- Born: 1903
- Died: 1990 (aged 86−87)
- Allegiance: United Kingdom
- Branch: British Army
- Service years: 1923–1945
- Rank: Brigadier
- Service number: 23667
- Unit: Royal Artillery
- Commands: 4th Division
- Conflicts: First World War Second World War
- Awards: Distinguished Service Order Officer of the Order of the British Empire

= Rudolph Kirwan =

British brigadier-general

Brigadier Rudolph Charles Hogg Kirwan, (1903–1990) was a British Army officer who twice briefly commanded the 4th Division during the Second World War.

==Military career==
Educated at Eagle House School and the Royal Military Academy, Woolwich, Kirwan was commissioned into the Royal Artillery on 31 January 1923.

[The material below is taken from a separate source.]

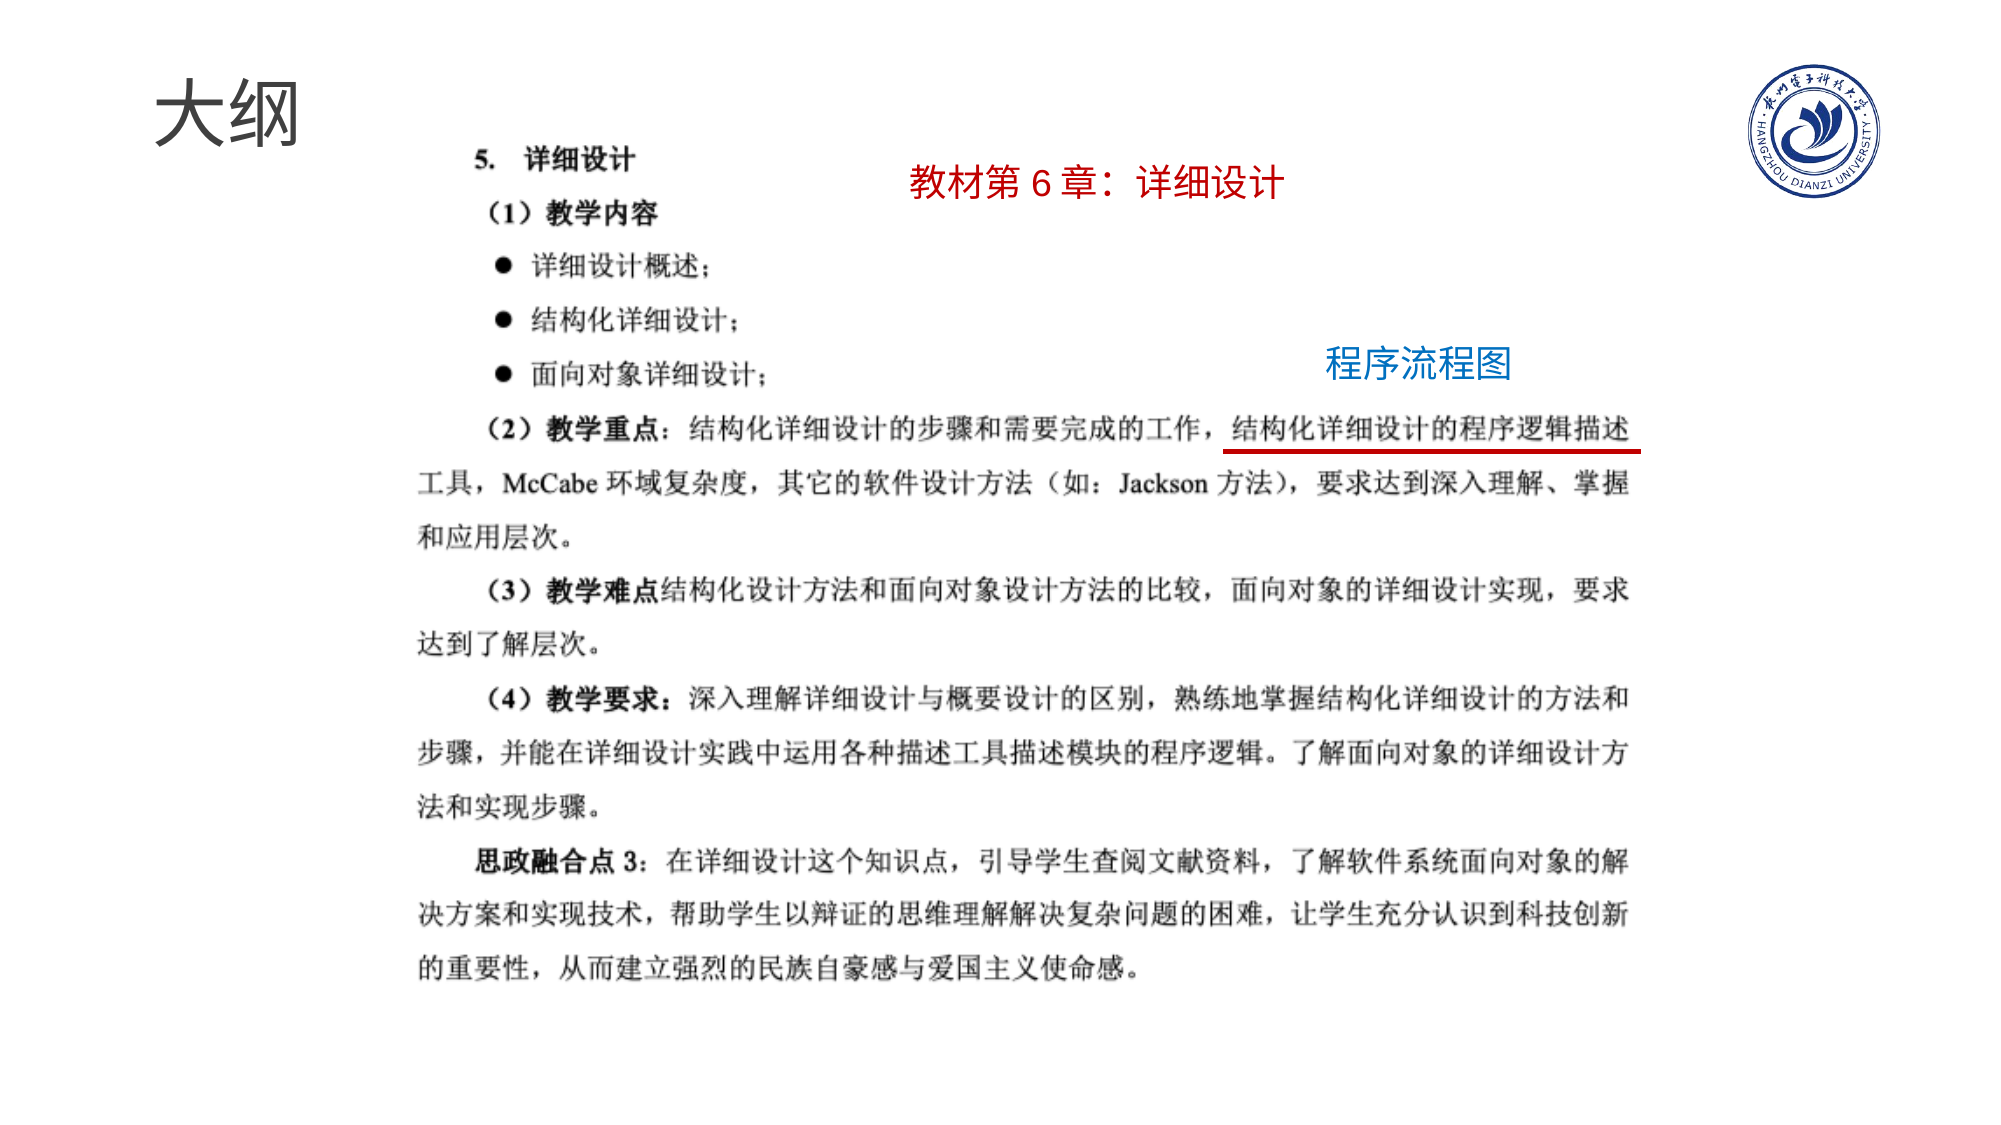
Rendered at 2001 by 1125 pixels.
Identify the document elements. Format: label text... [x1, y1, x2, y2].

title 大纲 [137, 59, 1863, 174]
picture [1743, 59, 1885, 203]
picture [374, 116, 1718, 1006]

He attended the Staff College, Camberley from 1938 to 1939.

He served in the Second World War as Directory Royal Artillery for the 4th Division, and then the division's 10th Infantry Brigade, which was serving in Greece during the early stages of the Greek Civil War. While Major-General Dudley Ward, the 4th's commander, was otherwise engaged, Kirwan served as acting General Officer Commanding 4th Division from 9 March 1945 to 2 April 1945 and then again from 20 April 1945 to 25 April 1945.

Kirwan was appointed Officer of the Order of the British Empire on 16 July 1940 and a Companion of the Distinguished Service Order on 19 April 1945.